Description of the task:
For the material below, state how many lines have the word "hand" in them, with no other words.

Input data:

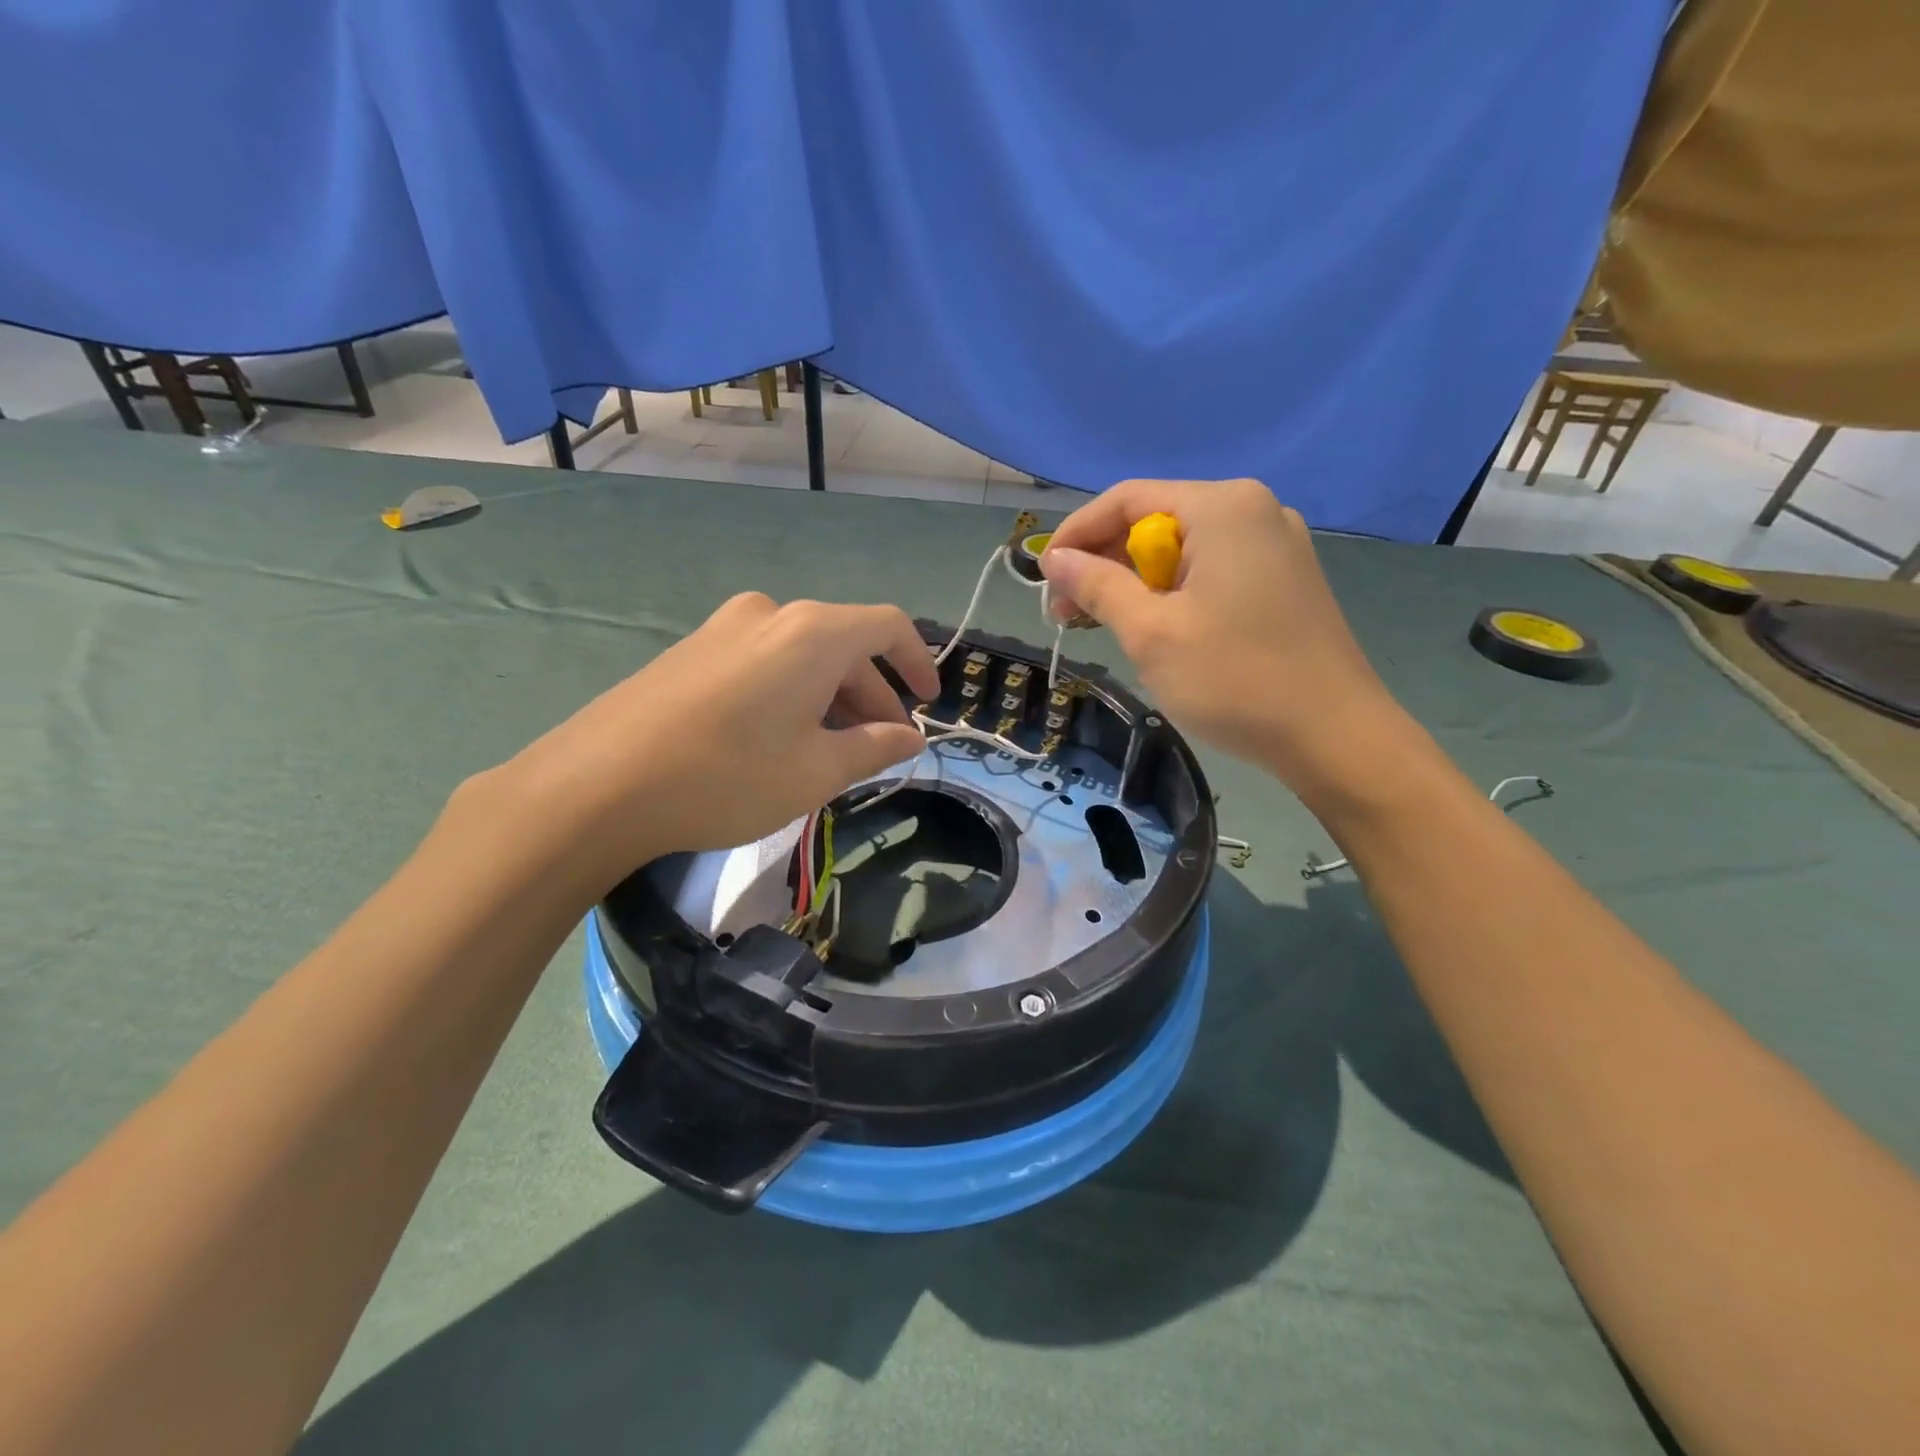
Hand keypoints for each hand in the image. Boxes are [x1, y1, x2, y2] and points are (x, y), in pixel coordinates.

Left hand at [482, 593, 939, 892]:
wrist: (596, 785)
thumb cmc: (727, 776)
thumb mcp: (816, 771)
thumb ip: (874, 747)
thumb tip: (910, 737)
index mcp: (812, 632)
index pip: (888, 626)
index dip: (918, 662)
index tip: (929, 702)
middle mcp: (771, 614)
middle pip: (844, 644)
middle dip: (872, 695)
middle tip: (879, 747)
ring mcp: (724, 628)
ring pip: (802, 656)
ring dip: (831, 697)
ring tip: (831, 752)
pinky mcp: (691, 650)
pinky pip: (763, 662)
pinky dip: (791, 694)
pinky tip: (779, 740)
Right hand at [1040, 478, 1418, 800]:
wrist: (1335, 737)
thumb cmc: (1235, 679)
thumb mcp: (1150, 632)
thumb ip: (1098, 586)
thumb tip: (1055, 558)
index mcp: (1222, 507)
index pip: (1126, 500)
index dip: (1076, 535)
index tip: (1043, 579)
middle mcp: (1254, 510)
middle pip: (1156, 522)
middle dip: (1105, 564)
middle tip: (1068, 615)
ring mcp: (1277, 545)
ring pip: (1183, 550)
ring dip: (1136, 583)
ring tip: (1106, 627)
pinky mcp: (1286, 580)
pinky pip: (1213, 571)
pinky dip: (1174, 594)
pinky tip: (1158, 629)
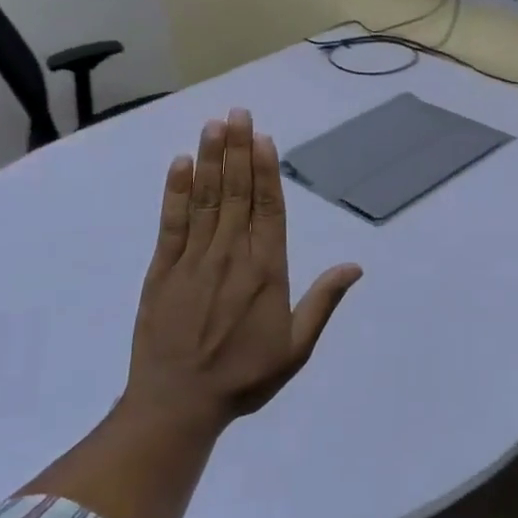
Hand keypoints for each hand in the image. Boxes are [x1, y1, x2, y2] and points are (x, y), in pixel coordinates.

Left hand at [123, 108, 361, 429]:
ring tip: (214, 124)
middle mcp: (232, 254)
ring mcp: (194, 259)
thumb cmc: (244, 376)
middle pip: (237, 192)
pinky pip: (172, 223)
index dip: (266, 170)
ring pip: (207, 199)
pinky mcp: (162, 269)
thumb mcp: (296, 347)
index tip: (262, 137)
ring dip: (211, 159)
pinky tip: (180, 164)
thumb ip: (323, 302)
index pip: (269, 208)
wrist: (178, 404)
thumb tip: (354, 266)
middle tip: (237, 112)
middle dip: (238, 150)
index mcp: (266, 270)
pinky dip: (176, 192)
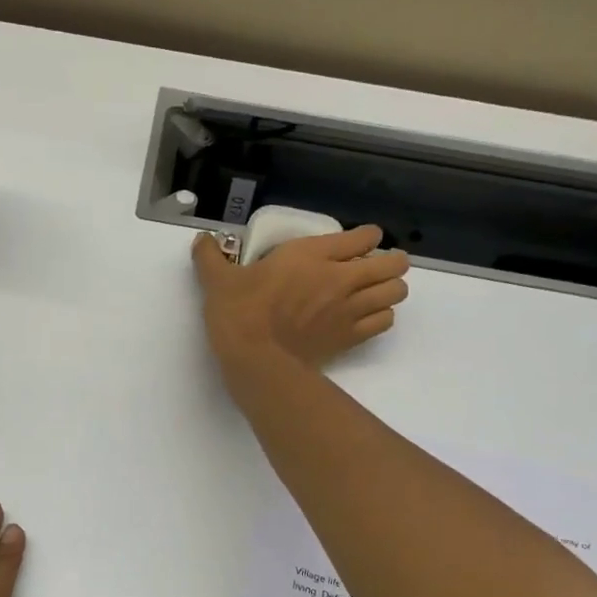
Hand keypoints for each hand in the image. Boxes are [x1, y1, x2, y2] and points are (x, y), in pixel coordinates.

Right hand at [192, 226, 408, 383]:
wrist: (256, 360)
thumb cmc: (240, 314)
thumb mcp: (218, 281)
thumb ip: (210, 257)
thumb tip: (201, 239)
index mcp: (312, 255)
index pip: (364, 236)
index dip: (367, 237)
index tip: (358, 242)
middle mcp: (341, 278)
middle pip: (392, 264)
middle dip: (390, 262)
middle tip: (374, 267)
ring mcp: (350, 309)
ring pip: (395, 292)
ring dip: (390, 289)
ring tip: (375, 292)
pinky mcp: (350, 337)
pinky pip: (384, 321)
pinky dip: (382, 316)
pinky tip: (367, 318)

Task output:
7